Lack of access to clinical trials is not the only problem HIV-positive patients face. “The disparity in cancer care is large and significant,” says Gita Suneja, a radiation oncologist at the Duke Cancer Institute in Durham, North Carolina. Up to 30 percent of HIV-positive people with cancer receive no cancer treatment. In contrast, about 10 percent of HIV-negative people with cancer do not receive any treatment.
In February 2018, the National Comprehensive Cancer Network (NCCN) released new clinical practice guidelines on cancer care for people living with HIV. The guidelines emphasize that most HIV-positive cancer patients should be offered the same cancer therapies as HIV-negative patients.

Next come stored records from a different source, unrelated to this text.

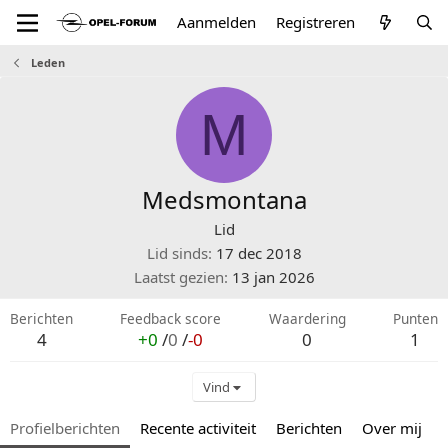
Aanmelden
Registreren
Leden
M
Medsmontana
Lid
Lid sinds
17 dec 2018
Laatst gezien
13 jan 2026
Berichten
Feedback score
Waardering
Punten
4
+0
/
0
/
-0
0
1
Vind
Profielberichten
Recente activiteit
Berichten
Over mij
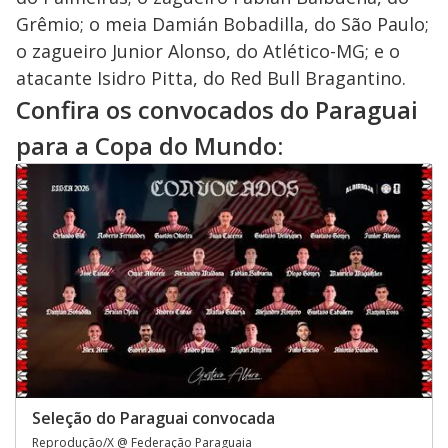
Grêmio; o meia Damián Bobadilla, do São Paulo;
o zagueiro Junior Alonso, do Atlético-MG; e o
atacante Isidro Pitta, do Red Bull Bragantino.
Confira os convocados do Paraguai
para a Copa do Mundo:
Seleção do Paraguai convocada
Reprodução/X @ Federação Paraguaia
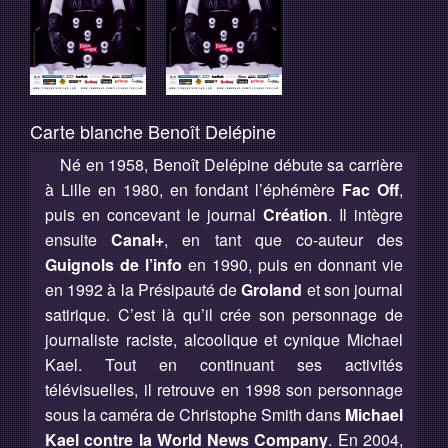
Carte blanche Benoît Delépine
Né en 1958, Benoît Delépine débute sa carrière
à Lille en 1980, en fondant l’éphémère
Fac Off
,
puis en concevant le journal
Création
. Il intègre
ensuite
Canal+
, en tant que co-auteur des
Guignols de l’info
en 1990, puis en donnant vie
en 1992 à la Présipauté de
Groland
et son journal
satirique. C’est là qu’il crée son personnage de
journaliste raciste, alcoolique et cynique Michael
Kael. Tout en continuant ses activités
télévisuelles, il retrouve en 1998 son personnage
sous la caméra de Christophe Smith dans
Michael
Kael contre la World News Company
. En 2004,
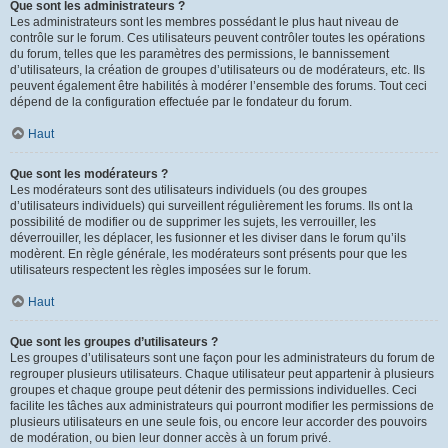
Que sont les administrateurs ?
Les administrateurs sont les membres possédant le plus haut niveau de
contrôle sur le forum. Ces utilisateurs peuvent contrôler toutes les opérations
du forum, telles que les paramètres des permissions, le bannissement
d’utilisateurs, la création de groupes d’utilisateurs ou de modérateurs, etc. Ils
peuvent également être habilités à modérer l’ensemble des forums. Tout ceci
dépend de la configuration effectuée par le fondateur du forum.
Haut
Que sont les modérateurs ?
Les modérateurs sont des utilisateurs individuels (ou des groupes
d’utilisateurs individuels) qui surveillent régulièrement les forums. Ils ont la
possibilité de modifier ou de supprimer les sujets, les verrouiller, les
déverrouiller, les déplacer, les fusionner et les diviser dans le forum qu’ils
modèrent. En règle générale, les modérateurs sont présents pour que les
utilisateurs respectent les règles imposées sur le forum.
Haut
Que sont les groupes d’utilisateurs ?
Les groupes d’utilisateurs sont une façon pour les administrateurs du forum de
regrouper plusieurs utilisateurs. Chaque utilisateur peut appartenir à plusieurs
groupes et chaque groupe peut détenir des permissions individuelles. Ceci
facilite les tâches aux administrateurs qui pourront modifier les permissions de
plusieurs utilisateurs en une seule fois, ou encore leur accorder des pouvoirs
de modération, ou bien leur donner accès à un forum privé.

Reid, who along with Suneja co-chaired the NCCN panel that developed the new guidelines, suggests that “funding and regulatory agencies can help” get more HIV-positive patients into clinical trials by encouraging cancer researchers to work with HIV experts as they develop and design new studies. “This will open up trials that otherwise would have unnecessarily excluded people living with HIV,” she says.